The seeds of Bibi’s Israel were sown in the 2000s, the lowest ebb in Netanyahu’s political career. He had been booted from power by Labor’s Ehud Barak in 1999 and, though serving two-and-a-half years as Ariel Sharon’s finance minister, he resigned over the Gaza disengagement and subsequently led Likud to its worst ever election result. However, this decade was more fortuitous for Bibi than it appeared. Yasser Arafat walked away from statehood at Camp David and the bloody Second Intifada soon followed. Sharon withdrew from Gaza amid dreamy talk that finally the world would see Israel as the peace-maker and the Palestinians as the aggressor. Instead, the disengagement brought thousands of Hamas rockets and accusations of war crimes when the IDF tried to stop them. Israelis sold on a vision of ‘land for peace’ watched as land was exchanged for Qassams, boycotts and the Goldstone Report.

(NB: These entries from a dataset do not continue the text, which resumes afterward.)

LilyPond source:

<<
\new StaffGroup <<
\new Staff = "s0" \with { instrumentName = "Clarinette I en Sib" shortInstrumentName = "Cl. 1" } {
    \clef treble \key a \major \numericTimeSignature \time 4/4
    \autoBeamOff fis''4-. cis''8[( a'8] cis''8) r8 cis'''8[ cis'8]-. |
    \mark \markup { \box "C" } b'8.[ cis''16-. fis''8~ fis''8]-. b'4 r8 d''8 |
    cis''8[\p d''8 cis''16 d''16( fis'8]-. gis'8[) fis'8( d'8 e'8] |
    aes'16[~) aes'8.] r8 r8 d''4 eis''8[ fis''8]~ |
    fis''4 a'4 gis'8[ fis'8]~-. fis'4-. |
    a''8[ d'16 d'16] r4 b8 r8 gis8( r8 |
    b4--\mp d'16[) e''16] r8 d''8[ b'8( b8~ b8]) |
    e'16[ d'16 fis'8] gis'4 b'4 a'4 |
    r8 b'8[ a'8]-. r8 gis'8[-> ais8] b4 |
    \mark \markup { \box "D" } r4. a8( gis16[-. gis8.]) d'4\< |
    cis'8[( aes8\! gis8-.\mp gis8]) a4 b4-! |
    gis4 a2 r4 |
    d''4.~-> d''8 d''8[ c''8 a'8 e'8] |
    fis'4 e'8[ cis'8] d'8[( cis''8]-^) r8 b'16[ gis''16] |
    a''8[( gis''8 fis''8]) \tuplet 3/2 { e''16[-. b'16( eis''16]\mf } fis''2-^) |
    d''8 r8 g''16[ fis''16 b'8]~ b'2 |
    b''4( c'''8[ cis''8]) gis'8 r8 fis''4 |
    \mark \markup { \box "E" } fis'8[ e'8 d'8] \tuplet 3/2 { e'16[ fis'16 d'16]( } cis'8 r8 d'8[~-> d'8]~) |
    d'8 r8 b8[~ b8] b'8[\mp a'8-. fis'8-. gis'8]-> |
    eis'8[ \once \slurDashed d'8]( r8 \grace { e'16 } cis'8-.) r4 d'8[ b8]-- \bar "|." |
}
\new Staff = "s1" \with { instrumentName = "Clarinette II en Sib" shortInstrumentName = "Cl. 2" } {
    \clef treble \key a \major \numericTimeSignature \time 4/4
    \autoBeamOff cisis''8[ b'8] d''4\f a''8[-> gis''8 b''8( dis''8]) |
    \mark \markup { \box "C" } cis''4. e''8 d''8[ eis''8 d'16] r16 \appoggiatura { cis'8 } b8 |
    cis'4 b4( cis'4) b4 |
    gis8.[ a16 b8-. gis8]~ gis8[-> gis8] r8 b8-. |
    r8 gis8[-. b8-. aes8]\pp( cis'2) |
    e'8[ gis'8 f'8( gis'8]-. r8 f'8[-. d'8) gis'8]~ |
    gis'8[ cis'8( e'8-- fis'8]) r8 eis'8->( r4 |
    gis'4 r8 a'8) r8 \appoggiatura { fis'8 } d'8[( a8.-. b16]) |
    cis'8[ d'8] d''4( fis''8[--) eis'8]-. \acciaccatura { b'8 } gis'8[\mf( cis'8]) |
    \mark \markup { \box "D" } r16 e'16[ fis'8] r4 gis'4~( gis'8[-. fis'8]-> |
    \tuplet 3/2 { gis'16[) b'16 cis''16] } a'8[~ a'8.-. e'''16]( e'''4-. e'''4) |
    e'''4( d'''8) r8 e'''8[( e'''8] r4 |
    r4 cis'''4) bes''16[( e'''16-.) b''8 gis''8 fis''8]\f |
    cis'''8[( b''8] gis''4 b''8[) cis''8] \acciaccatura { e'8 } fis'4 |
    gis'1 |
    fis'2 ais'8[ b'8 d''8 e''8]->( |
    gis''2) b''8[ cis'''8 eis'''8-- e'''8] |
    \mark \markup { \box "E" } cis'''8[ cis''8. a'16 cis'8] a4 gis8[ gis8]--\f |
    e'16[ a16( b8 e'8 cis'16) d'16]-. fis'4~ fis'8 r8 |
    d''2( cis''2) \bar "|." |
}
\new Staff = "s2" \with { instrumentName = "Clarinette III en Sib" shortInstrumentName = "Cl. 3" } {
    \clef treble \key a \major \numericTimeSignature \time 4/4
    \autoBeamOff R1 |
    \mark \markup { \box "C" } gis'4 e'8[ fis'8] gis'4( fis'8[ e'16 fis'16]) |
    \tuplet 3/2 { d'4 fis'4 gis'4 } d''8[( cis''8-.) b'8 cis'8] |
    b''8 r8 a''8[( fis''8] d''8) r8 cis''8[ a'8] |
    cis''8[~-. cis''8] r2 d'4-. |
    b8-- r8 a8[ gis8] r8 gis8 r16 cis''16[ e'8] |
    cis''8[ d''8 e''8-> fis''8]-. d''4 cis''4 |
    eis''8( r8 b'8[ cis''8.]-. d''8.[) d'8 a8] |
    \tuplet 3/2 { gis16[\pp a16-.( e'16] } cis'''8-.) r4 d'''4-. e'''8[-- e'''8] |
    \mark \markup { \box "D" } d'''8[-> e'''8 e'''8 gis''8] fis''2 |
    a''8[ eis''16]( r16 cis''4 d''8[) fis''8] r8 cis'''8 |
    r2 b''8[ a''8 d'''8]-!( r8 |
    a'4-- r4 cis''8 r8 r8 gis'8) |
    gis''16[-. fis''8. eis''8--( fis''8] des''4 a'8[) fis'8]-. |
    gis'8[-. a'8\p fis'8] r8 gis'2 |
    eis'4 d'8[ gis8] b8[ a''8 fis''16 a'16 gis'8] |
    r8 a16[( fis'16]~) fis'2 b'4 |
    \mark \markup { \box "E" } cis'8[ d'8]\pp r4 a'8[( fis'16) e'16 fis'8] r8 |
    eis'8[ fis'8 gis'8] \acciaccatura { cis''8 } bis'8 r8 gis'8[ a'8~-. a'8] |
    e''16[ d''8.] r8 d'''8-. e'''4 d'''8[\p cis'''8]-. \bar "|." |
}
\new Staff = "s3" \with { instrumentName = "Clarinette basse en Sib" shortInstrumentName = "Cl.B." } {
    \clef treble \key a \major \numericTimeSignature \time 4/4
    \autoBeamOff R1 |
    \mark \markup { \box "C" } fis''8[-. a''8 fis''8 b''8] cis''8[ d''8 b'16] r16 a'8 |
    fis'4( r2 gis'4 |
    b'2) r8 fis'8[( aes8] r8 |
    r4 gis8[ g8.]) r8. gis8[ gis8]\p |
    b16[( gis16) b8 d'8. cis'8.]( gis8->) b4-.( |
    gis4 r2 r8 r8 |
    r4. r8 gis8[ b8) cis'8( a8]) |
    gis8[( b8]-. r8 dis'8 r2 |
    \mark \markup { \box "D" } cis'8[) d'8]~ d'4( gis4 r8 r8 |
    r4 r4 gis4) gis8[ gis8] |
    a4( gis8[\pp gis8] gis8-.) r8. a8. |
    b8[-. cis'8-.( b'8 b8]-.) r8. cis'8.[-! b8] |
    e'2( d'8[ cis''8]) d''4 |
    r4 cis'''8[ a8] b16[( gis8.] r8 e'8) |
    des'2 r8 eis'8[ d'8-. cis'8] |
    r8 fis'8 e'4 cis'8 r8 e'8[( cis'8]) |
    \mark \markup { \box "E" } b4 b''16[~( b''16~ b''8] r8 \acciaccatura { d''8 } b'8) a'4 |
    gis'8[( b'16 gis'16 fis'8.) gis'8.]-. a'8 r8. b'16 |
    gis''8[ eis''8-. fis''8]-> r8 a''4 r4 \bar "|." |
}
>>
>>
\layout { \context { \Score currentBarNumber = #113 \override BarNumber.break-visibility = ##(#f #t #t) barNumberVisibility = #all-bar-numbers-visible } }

Netanyahu may have capitalised on the cynicism that built up in the 2000s. He has certainly done nothing to rekindle the optimism fostered by Yitzhak Rabin and the prophets of Oslo. But he did not create the circumstances which have contributed so generously to his political fortunes. Bibi’s opponents enabled his resurrection and in their listless, divided state they have done more to consolidate his grip on power than their bêtes noires Sheldon Adelson and Israel Hayom.
Understand the legacy of Netanyahu’s enemies and the possibilities of the post-Bibi era come into sharper focus. The Oslo generation he inherited were soured from seeing every Israeli push for peace rebuffed, often violently; the Bibi generation will come to political maturity with no such memories and might well look back resentfully on a wasted decade. What Netanyahu has achieved — US recognition of Jerusalem and the Golan Heights — could lull Israelis back into the dream of two states and international legitimacy. Bibi’s embrace of unsavoury characters like Viktor Orban and Jair Bolsonaro has been dispiriting for Israeli liberals but this too supplies an opportunity: if Bibi’s Israel could talk to regimes with dubious records on anti-Semitism, what is to stop post-Bibi Israel from sitting down once again with even the more extreme Palestinian leaders?
Netanyahu turned his opponents’ failures to his advantage. There is no reason his successors cannot do the same. After 13 years in power, Netanyahu has not fundamentally changed Israel but he may yet hand his rivals the chance to do so.